A Embaixada portuguesa em Cabo Verde anunciou que está para “breve” uma solução para repatriar as centenas de turistas portugueses que permanecem no arquipélago, afetados pela interdição de voos para conter a propagação da Covid-19.

De acordo com vários relatos de turistas feitos à Lusa, esta situação afeta sobretudo os portugueses que estavam de férias na ilha do Sal, hospedados em hotéis e com viagens canceladas essencialmente pela TAP.

“Após desenvolvidas várias diligências pelos governos português e cabo-verdiano, deverá ser em breve encontrada uma solução com vista a permitir o regresso a Portugal dos passageiros que adquiriam títulos de transporte antes da entrada em vigor da interdição de voos”, lê-se no comunicado.

Fonte diplomática portuguesa explicou anteriormente à Lusa que há entre 200 a 300 portugueses em várias ilhas de Cabo Verde, sobretudo no Sal e em Santiago (Praia), a aguardar viagem de regresso a casa.

Cabo Verde não registou até ao momento qualquer caso de Covid-19, provocada por um novo coronavírus, mas depende economicamente dos mais de 750 mil turistas que recebe anualmente. Contudo, desde hoje, por decisão do Governo cabo-verdiano, e pelo menos até 09 de abril, estão proibidas as ligações aéreas oriundas de 26 países, incluindo Portugal e Brasil.

“Somos cerca de 120 portugueses retidos na ilha do Sal.

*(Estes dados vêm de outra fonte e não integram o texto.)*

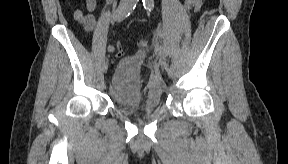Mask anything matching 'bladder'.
<instances>
[{
  "instance_id": "bladder-1",
  "label": "bladder",
  "mask_w": 288,
  "mask_h": 164,
  "mask_svg": "<svg viewBox=\"0 0 288 164\" xmlns=\"http://www.w3.org/2000/svg\"><path fill=\"white\" fill-rule=\"evenodd\" d=\"M143 60L141 54L131 55L117 64L112 73L108 93L113 105L122 113L152 114L159 109V93L144 87L139 76Z\"/></svg>"
}]
</instances>
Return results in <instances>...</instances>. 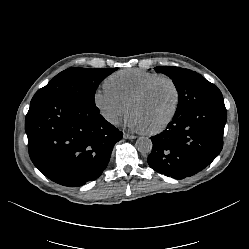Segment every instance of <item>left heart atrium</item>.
I'll list each match as a JSON object with an SVG mask.
<instances>
[{"instance_id":"left-heart-atrium-1","label":"left heart atrium","mask_w":249,"mask_h":249,"mask_svg":"<svg viewBox=\"0 0 249 249\" xmlns=\"http://www.w3.org/2000/svg\"><path fill=\"white\" fill-rule=\"evenodd\" d=\"M121 123L135 131L144 132L147 131L146 126L142 122L139 114L134 110H129L122 118Z\"/></svg>"}]
</instances>
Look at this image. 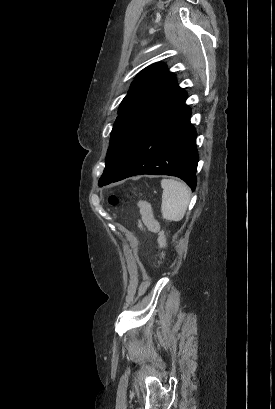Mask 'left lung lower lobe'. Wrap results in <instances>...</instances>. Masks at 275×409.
Segmentation results:
<instances>
[{"label": "left lung lower lobe", "mask_w": 275, "mask_h": 409, "mask_svg": "<svg viewBox=\"0 0 275 409\" xmlns=\"http://www.w3.org/2000/svg\"><path fill=\"white\" fill-rule=\"evenodd\" d=\"M182 100L142 136L129 152L112 182L140 174L173 175L193 190L199 160L196 129L190 123L191 109Z\"/></svg>", "instance_id": "0a47b994"}]
</instances>
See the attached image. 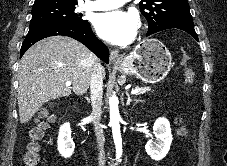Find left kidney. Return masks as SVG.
Here are the masks:
<instances>
[{
  "label": "left kidney",
  "instance_id": "obj_1",
  "mask_svg": "<svg viewBox=\"0 0 227 166\" xmlns=\"http://www.w3.org/2000/svg\"><path fill=\"white\" fill-rule=\"evenodd\" d=\"M154 139L145 145L146 153L155 161L162 160L170 150L173 140L170 123L166 118H158L153 126Z\"/></svg>",
  "mask_w": 227,
  "mask_h": 166
}]
</instances>
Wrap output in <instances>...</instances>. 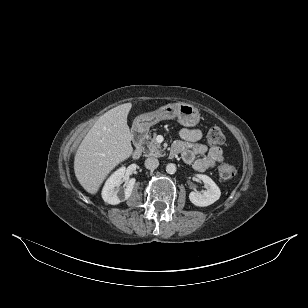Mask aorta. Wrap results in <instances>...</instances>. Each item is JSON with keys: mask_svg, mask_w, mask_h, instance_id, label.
Returning <instances> with one entry per match:
<instances>
[{"mask_svg": "<svg viewBox=\"0 0 308 308\" xmlns=\"http://www.w3.org/2000/svg\"><path fill=\"white\" fill-rule=\"evenodd\" d=\"M176 169H177L176 165L173 163H169L166 166V172L169 174H174L176 172Z\"/></svg>", "mask_w": 308, "mask_h": 308, "instance_id": "1", "label": "aorta"}]
</instances>
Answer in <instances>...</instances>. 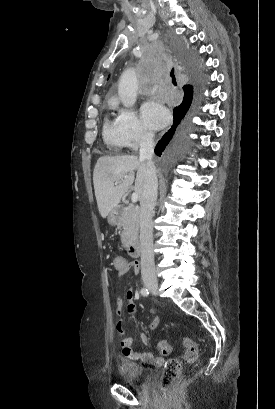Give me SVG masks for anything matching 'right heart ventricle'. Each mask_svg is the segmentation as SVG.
I'll list each match as a JSON object with an SVG mask.
<instances>
[{"label": "right heart ventricle", "mask_w": 275, "mask_h": 409, "mask_svg": "<svg viewBox=\"0 0 275 409\" xmlns=\"http://www.w3.org/2000/svg\"><path fill=\"white\" fill-rule=\"evenodd\" d=\"M104 141L112 153L117 154L123 151L124 141L120 128L116 121L106 120L103 127Z\"/></svg>", "instance_id": "e07e8e85"}]
</instances>
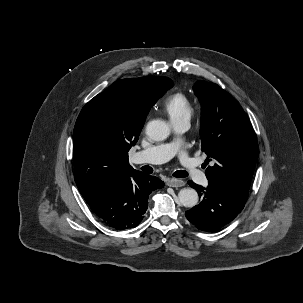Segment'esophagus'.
Segmentation results:
<instances>
[{
	"instance_id": "obj_1",
	"label": "esophagus",
	"mask_w": 303,
	"mask_h": 303,
	"mask_svg": "<svg viewBox=\"0 0 303 303\" xmlns=\"http://www.w3.org/2000/svg\"><path fill=\"white\" fill-rule=\"evenodd\" d=\"M169 187H174V188H178V187H182L185 185V182L181 179H176V178H171L167 180L166 183Z\"/></svg>"
}]
</instances>
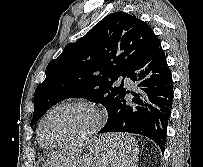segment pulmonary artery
Instances as JSON below:
<instances>
[{
    "mask_svg": "<svg viewBox=\"0 0 203 167\" xmlns=\"http://www.w3.org/2000/svg\"><path fill=\"white\" fill-rule=\"evenodd\" d=\"M124 81L126 85L131 86L132 85V81L127 78V77H120L119 81Z\"/></svg>",
    "mask_w": 203,
    "mask_h": 167,
    "instance_id": "pulmonary-artery-1",
    "label": "pulmonary artery"
}]
</instances>
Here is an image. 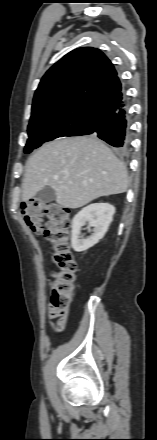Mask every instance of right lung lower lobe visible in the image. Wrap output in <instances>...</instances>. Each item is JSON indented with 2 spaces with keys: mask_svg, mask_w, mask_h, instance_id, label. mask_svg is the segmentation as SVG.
Masks as SVG:
<instances>
[{
  "mask_svg": "<svg viewBox=\"0 0 157 440\" xmlns=\"http://www.w3.org/2000/svg\"><path fill=\"white\" fill-rule=\"evenodd\" d=\"M87 134L94 133L121 151L127 149L130 140L128 110L125 98L115 109L104 112L86 123Z\"/></svg>",
  "mask_w": 157,
  "mask_h": 440,
  "instance_id": "1",
  "label": "right lung lower lobe"
}]
</instances>
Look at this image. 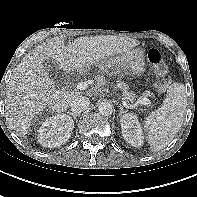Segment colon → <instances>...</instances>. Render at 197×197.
Masks as SVG:
<instances>
[{"label":"colon","mask_w":197,"mask_h":197,"mask_svg":"<svg viewBox=\"0 0 197 197\" xmlns=\"http://www.w3.org/2000/svg\"><path fill=\"white\" fill-rule=\"evenodd\" d=\"M148 61L154 68L156 75L158 76L157 88L160 91L165 90L170 83L168 76V65L164 59V56L158 49H150L148 52Z\"/></svg>","instance_id":"1"}]
</instances>
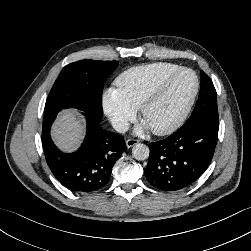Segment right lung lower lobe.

Neste momento não temos como regressar ao nosso país e ninguém nos dá informação ou qualquer apoio”, relatou durante a tarde, à Lusa, Mónica Pedrosa, explicando que no hotel onde estavam hospedados, que se prepara para encerrar, estão todos “à beira de ser despejados”.

“E não temos para onde ir, nem meios de subsistência”, afirmou a portuguesa, que viajou para o Sal para uma semana de férias com o marido.

Relato idêntico foi feito à Lusa por Jorge Ribeiro, de 41 anos, falando em “dezenas de turistas portugueses” que estão “sem previsão de regresso a Portugal”.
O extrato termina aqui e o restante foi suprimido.